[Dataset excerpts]
※

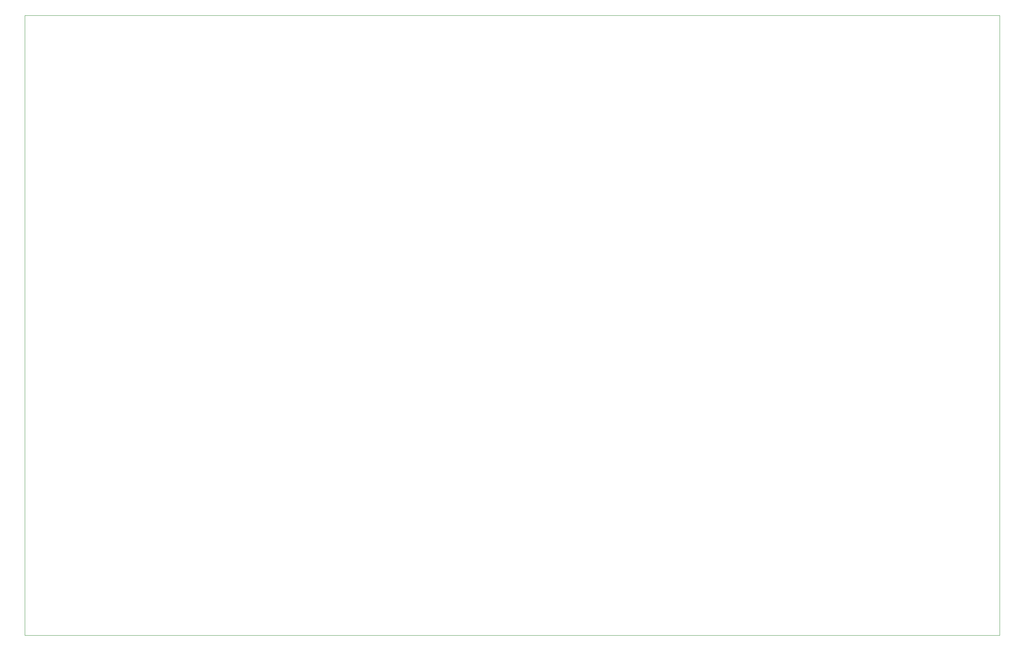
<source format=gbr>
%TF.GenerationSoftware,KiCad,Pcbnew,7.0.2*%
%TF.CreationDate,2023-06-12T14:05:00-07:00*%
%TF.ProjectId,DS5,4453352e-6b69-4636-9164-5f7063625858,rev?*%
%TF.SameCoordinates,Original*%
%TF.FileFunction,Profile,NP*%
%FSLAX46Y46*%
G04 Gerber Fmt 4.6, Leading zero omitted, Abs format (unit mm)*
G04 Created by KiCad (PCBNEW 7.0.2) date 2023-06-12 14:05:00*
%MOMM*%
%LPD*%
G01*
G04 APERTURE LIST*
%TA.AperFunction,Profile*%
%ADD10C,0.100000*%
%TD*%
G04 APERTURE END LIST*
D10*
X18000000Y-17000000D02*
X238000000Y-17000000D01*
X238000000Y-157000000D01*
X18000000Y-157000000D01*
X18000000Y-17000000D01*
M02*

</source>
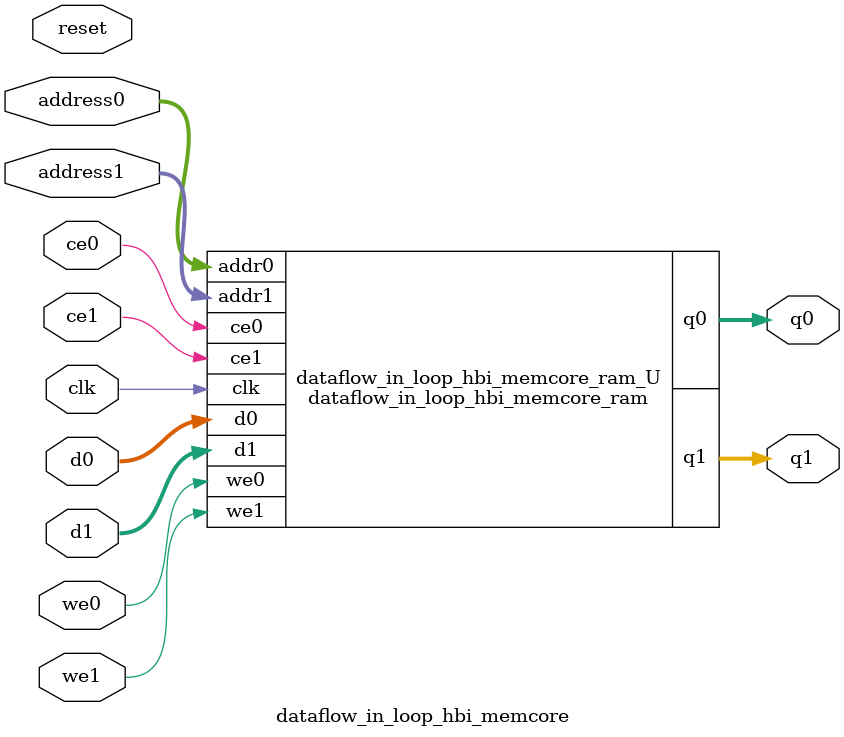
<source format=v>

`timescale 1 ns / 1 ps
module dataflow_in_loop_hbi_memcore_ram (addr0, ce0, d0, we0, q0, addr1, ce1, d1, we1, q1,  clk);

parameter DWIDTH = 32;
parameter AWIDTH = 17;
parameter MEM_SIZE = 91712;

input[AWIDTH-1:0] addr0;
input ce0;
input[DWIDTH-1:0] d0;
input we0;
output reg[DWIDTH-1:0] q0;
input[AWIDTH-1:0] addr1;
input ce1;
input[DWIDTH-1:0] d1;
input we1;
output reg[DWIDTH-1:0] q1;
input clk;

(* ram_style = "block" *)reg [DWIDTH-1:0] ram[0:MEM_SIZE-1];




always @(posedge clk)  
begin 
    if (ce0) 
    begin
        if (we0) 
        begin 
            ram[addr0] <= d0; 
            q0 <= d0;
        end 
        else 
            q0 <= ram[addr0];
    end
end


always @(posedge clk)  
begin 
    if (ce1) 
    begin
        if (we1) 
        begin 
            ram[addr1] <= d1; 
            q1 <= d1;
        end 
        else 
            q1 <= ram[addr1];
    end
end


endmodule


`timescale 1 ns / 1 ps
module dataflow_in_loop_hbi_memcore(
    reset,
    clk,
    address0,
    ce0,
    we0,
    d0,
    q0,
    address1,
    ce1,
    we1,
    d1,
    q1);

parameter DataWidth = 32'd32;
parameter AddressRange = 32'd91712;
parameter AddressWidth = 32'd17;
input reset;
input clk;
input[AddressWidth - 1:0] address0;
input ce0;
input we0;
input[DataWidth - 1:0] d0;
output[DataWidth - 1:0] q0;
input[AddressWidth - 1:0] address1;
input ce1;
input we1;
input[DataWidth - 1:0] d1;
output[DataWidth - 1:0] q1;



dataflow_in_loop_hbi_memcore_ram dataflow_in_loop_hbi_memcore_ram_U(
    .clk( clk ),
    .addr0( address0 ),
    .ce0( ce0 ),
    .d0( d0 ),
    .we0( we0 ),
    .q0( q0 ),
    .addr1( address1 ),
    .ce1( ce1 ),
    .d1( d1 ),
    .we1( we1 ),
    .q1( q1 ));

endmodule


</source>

※

The word "LIST" may turn up on some lines of these records; say how many, with no other words.

### [Response to the exercise]
2